BinningAutoBatcher¶

class torch_sim.autobatching.BinningAutoBatcher(model, *, memory_scales_with='n_atoms_x_density', max_memory_scaler=None, return_indices=False, max_atoms_to_try=500_000, memory_scaling_factor=1.6, max_memory_padding=1.0)[source]¶

Bases: object

Batcher that groups states into bins of similar computational cost.

Divides a collection of states into batches that can be processed efficiently without exceeding GPU memory. States are grouped based on a memory scaling metric to maximize GPU utilization. This approach is ideal for scenarios where all states need to be evolved the same number of steps.

To avoid a slow memory estimation step, set the max_memory_scaler to a known value.

Variables:

model (ModelInterface) – Model used for memory estimation and processing.
memory_scales_with (str) – Metric type used for memory estimation.
max_memory_scaler (float) – Maximum memory metric allowed per batch.
max_atoms_to_try (int) – Maximum number of atoms to try when estimating memory.
return_indices (bool) – Whether to return original indices with batches.
state_slices (list[SimState]) – Individual states to be batched.
memory_scalers (list[float]) – Memory scaling metrics for each state.
index_to_scaler (dict) – Mapping from state index to its scaling metric.
index_bins (list[list[int]]) – Groups of state indices that can be batched together.
batched_states (list[list[SimState]]) – Grouped states ready for batching.
current_state_bin (int) – Index of the current batch being processed.

Parameters:

model (ModelInterface)
memory_scales_with (Literal['n_atoms_x_density', 'n_atoms'])
max_memory_scaler (float | None)
return_indices (bool)
max_atoms_to_try (int)
memory_scaling_factor (float)
max_memory_padding (float)

Example:

# Create a batcher with a Lennard-Jones model
batcher = BinningAutoBatcher(
    model=lj_model, memory_scales_with="n_atoms", max_memory_scaler=1000.0
)

# Load states and process them in batches
batcher.load_states(states)
final_states = []
for batch in batcher:
    final_states.append(evolve_batch(batch))

# Restore original order
ordered_final_states = batcher.restore_original_order(final_states)

load_states(states)[source]¶

Load new states into the batcher.

Processes the input states, computes memory scaling metrics for each, and organizes them into optimal batches using a bin-packing algorithm to maximize GPU utilization.

Parameters:: states (list[SimState] | SimState) – Collection of states to batch. Either a list of individual SimState objects or a single batched SimState that will be split into individual states.

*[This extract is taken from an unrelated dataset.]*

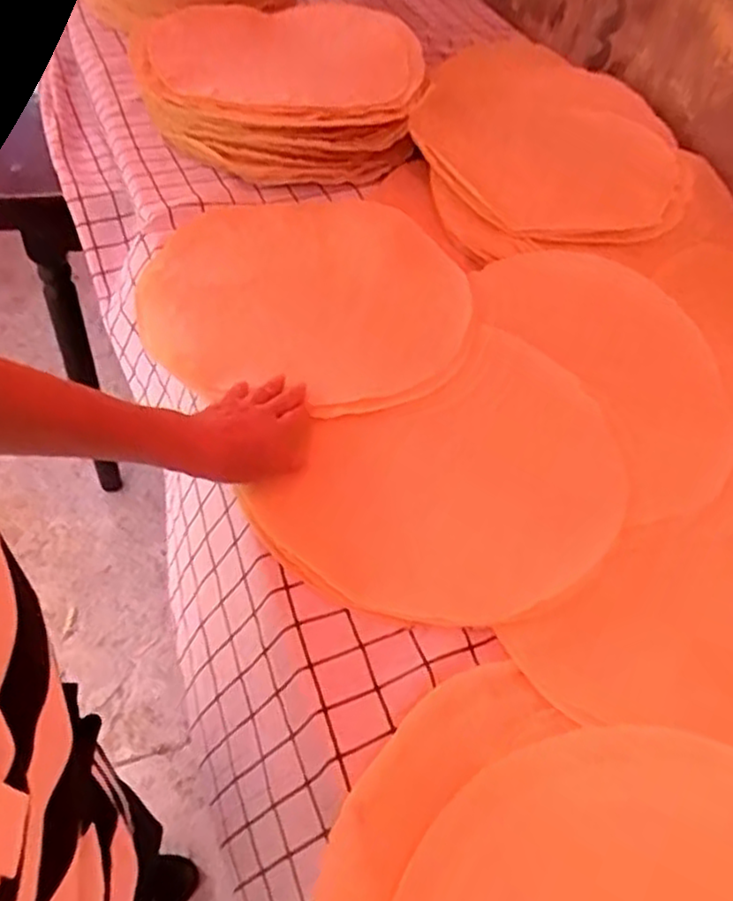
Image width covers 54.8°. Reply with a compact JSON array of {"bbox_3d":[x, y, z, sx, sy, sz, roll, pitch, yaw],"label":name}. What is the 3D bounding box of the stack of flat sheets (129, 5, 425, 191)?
[{"bbox_3d":[-0.123,-0.530,1.027,0.388,0.083,0.414,0,50,-7],"label":"stack of flat sheets"}]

Each SimState has shape information specific to its instance.
Returns:: Maximum memory scaling metric that fits in GPU memory.
Return type:: float
Raises:: ValueError – If any individual state has a memory scaling metric greater than the maximum allowed value.

Example:

# Load individual states
batcher.load_states([state1, state2, state3])

# Or load a batched state that will be split
batcher.load_states(batched_state)

Notes

This method resets the current state bin index, so any ongoing iteration will be restarted when this method is called.

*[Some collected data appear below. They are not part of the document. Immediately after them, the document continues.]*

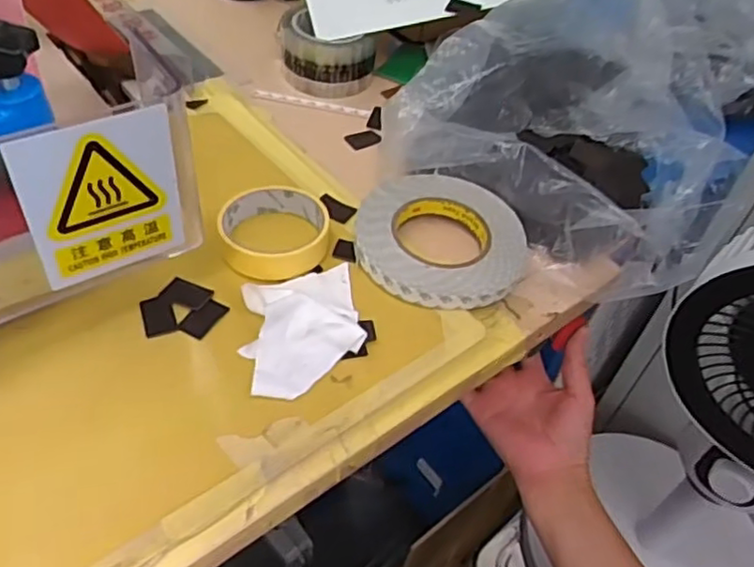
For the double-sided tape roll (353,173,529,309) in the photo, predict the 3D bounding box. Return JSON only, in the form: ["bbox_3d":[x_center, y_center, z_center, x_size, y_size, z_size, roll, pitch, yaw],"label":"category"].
[{"bbox_3d":[0.054,-0.038,0.541,0.140,0.020,0.139,4,47,-4],"label":"double-sided tape roll"}]

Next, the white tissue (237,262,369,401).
[{"bbox_3d":[-0.053,0.024,0.466,0.081,0.026,0.112,-4,48,-12],"label":"white tissue"}]

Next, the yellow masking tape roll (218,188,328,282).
[{"bbox_3d":[-0.081,-0.043,0.521,0.085,0.029,0.085,4,47,-4],"label":"yellow masking tape roll"}]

next_batch(*, return_indices=False)[source]¶

Get the next batch of states.

Returns batches sequentially until all states have been processed. Each batch contains states grouped together to maximize GPU utilization without exceeding memory constraints.

Parameters:

return_indices (bool) – Whether to return original indices along with the batch. Overrides the value set during initialization. Defaults to False.

Returns:

If return_indices is False: A concatenated SimState containing the next batch of states, or None if no more batches.
If return_indices is True: Tuple of (concatenated SimState, indices), where indices are the original positions of the states, or None if no more batches.

Return type:

SimState | tuple[SimState, list[int]] | None

Example:

# Get batches one by one
all_converged_state, convergence = [], None
while (result := batcher.next_batch(state, convergence))[0] is not None:
    state, converged_states = result
    all_converged_states.extend(converged_states)

    evolve_batch(state)
    convergence = convergence_criterion(state)
else:
    all_converged_states.extend(result[1])

restore_original_order(batched_states)[source]¶

Reorder processed states back to their original sequence.

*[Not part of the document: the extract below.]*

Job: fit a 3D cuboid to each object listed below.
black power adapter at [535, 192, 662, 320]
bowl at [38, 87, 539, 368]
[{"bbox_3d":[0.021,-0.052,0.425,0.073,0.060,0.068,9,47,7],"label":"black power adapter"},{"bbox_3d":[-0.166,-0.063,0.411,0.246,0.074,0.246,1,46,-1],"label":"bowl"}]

Takes states that were processed in batches and restores them to the original order they were provided in. This is essential after batch processing to ensure results correspond to the input states.

Parameters:

batched_states (list[SimState]) – State batches to reorder. These can be either concatenated batch states that will be split, or already split individual states.

Returns:

States in their original order, with shape information: matching the original input states.

Return type:

list[SimState]

Raises:

ValueError – If the number of states doesn’t match the number of original indices.

Example:

# Process batches and restore original order
results = []
for batch in batcher:
    results.append(process_batch(batch))
ordered_results = batcher.restore_original_order(results)